The Texas A&M group mentioned earlier in this section wrote a response to the Iowa State study entitled ‘Much ado about nothing: The mis-estimation and over interpretation of violent video game effects in Eastern and Western nations’ (Ferguson and Kilburn, 2010). You will find a link to it in the resources page associated with this part on the TU100 website.
- Read the abstract, the introduction and the first short section on the first page and take notes. Ferguson’s group has agreements and disagreements with Anderson’s study – what are they?
- Now attempt to summarise the section ‘Is Psychology Inventing a Phantom Youth Violence Crisis?’ on the third and fourth pages. You may find some of the language rather technical, but you should be able to determine its meaning.
- The apparent link between aggression and media violence is weak.
- Each group is in agreement that Anderson’s Study is biased.
- disagreement with techniques to compensate for bias.
- disagreement with regards to including material from unpublished studies.
Summary of ‘Is Psychology Inventing a Phantom Youth Violence Crisis?’

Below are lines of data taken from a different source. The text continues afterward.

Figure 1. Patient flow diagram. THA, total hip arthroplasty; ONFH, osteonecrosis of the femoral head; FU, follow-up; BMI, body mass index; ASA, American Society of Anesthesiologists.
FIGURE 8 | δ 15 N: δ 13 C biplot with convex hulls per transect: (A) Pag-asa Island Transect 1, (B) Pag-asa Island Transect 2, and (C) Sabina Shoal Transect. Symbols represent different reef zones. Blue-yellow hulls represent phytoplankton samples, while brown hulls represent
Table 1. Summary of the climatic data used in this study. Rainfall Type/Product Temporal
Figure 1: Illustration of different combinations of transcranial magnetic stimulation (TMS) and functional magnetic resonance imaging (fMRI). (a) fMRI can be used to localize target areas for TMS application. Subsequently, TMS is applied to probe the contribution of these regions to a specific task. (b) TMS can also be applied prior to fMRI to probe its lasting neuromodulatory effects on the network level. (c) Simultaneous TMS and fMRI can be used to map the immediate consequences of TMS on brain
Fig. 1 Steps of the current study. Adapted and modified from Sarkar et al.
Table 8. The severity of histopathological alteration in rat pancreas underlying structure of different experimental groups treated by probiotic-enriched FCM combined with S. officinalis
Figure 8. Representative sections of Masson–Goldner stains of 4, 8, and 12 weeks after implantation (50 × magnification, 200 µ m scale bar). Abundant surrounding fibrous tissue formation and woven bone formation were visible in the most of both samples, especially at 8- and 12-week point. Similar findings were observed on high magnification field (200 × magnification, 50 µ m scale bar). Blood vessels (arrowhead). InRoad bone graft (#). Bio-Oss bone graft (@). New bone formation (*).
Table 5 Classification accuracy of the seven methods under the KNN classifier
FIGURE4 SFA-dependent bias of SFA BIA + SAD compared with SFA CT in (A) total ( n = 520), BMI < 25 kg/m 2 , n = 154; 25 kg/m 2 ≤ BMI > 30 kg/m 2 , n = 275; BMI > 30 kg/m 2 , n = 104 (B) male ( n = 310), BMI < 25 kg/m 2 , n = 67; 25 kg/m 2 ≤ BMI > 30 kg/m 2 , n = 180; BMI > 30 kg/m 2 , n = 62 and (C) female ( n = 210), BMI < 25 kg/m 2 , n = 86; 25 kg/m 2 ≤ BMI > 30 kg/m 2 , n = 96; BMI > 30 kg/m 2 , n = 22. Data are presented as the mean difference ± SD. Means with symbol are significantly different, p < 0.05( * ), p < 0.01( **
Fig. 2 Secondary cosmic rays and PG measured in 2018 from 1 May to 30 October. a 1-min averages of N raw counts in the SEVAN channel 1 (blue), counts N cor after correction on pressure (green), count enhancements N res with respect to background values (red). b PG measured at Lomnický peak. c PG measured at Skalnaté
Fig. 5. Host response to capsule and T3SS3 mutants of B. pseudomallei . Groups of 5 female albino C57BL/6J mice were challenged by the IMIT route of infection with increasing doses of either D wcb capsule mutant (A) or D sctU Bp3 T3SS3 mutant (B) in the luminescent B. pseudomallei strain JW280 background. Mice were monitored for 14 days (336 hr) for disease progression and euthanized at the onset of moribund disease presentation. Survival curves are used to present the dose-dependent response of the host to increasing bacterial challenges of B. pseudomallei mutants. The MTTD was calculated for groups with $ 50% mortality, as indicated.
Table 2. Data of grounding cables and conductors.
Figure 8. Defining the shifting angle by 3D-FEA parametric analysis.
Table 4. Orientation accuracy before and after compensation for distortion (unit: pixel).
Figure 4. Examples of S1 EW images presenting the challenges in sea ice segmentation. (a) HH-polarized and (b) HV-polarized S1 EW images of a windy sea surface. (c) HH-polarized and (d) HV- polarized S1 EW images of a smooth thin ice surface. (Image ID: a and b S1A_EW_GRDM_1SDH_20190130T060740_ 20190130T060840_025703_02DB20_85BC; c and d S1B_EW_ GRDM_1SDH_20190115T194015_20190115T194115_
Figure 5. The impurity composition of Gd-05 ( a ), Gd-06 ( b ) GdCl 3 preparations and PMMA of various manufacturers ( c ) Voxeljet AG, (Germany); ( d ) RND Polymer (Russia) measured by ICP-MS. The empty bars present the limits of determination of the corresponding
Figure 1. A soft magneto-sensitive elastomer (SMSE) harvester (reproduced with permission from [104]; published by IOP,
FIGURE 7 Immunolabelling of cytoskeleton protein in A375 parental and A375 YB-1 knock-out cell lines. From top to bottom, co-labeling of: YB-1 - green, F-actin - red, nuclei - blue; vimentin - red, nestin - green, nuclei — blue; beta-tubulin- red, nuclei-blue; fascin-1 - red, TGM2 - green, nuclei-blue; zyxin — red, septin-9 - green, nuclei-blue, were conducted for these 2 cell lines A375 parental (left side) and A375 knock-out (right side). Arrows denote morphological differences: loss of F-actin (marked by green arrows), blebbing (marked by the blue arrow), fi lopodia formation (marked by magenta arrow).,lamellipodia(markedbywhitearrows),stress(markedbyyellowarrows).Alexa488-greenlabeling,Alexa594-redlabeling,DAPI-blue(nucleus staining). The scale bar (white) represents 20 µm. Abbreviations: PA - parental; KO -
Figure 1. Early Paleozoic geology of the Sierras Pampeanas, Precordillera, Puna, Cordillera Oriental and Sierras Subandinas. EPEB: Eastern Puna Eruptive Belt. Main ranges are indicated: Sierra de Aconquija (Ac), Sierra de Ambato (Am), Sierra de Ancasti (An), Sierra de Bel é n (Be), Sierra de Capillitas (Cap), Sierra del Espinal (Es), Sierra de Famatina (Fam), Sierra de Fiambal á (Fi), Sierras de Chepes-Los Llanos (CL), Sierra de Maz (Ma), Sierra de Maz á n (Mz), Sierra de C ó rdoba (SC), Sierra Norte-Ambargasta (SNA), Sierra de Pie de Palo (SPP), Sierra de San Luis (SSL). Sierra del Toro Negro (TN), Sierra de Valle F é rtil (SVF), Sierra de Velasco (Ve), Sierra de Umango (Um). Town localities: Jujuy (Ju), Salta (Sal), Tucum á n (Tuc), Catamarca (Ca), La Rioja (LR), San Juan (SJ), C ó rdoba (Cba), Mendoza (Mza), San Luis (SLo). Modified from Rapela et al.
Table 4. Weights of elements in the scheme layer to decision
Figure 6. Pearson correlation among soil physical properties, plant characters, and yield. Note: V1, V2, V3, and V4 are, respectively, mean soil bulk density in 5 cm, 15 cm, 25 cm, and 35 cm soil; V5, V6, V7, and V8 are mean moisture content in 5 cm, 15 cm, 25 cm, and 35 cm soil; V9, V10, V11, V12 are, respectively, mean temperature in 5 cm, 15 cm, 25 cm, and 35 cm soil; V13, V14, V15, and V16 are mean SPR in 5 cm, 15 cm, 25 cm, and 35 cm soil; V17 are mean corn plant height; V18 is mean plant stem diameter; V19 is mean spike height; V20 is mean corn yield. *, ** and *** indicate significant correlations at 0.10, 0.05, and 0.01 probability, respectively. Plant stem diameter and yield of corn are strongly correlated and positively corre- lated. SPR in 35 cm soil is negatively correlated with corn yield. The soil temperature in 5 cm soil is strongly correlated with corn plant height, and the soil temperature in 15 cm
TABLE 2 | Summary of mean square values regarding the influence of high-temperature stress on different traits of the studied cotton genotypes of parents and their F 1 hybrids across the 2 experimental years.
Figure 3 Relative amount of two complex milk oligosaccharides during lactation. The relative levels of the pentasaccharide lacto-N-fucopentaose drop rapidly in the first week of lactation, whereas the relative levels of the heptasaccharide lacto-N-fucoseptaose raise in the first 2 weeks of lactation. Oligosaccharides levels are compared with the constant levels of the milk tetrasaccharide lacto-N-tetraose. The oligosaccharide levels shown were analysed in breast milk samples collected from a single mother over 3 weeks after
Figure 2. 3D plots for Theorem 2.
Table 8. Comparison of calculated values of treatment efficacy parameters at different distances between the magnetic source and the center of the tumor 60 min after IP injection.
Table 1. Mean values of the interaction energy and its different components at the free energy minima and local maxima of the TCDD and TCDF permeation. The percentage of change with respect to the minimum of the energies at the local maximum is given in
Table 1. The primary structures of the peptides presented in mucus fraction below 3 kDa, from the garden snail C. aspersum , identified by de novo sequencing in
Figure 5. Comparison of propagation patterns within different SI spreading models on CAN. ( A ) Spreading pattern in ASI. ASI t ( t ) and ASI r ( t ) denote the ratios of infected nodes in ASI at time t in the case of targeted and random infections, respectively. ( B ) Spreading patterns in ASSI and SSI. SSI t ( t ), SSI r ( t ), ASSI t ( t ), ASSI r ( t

The opening point of this section emphasizes a well-documented decline in youth-violence as the popularity of video-game consoles rises. The key argument of Anderson’s writing suggests the opposite of this. There is greater support for mental-illnesses and domestic environment have a much more appreciable correlation with violence in children.
Whilst addressing the “dangers” of video-game violence is easier, perhaps it would be more beneficial if these efforts were focussed on care and diagnosis of mentally ill children, or for counselling for those from a violent domestic background.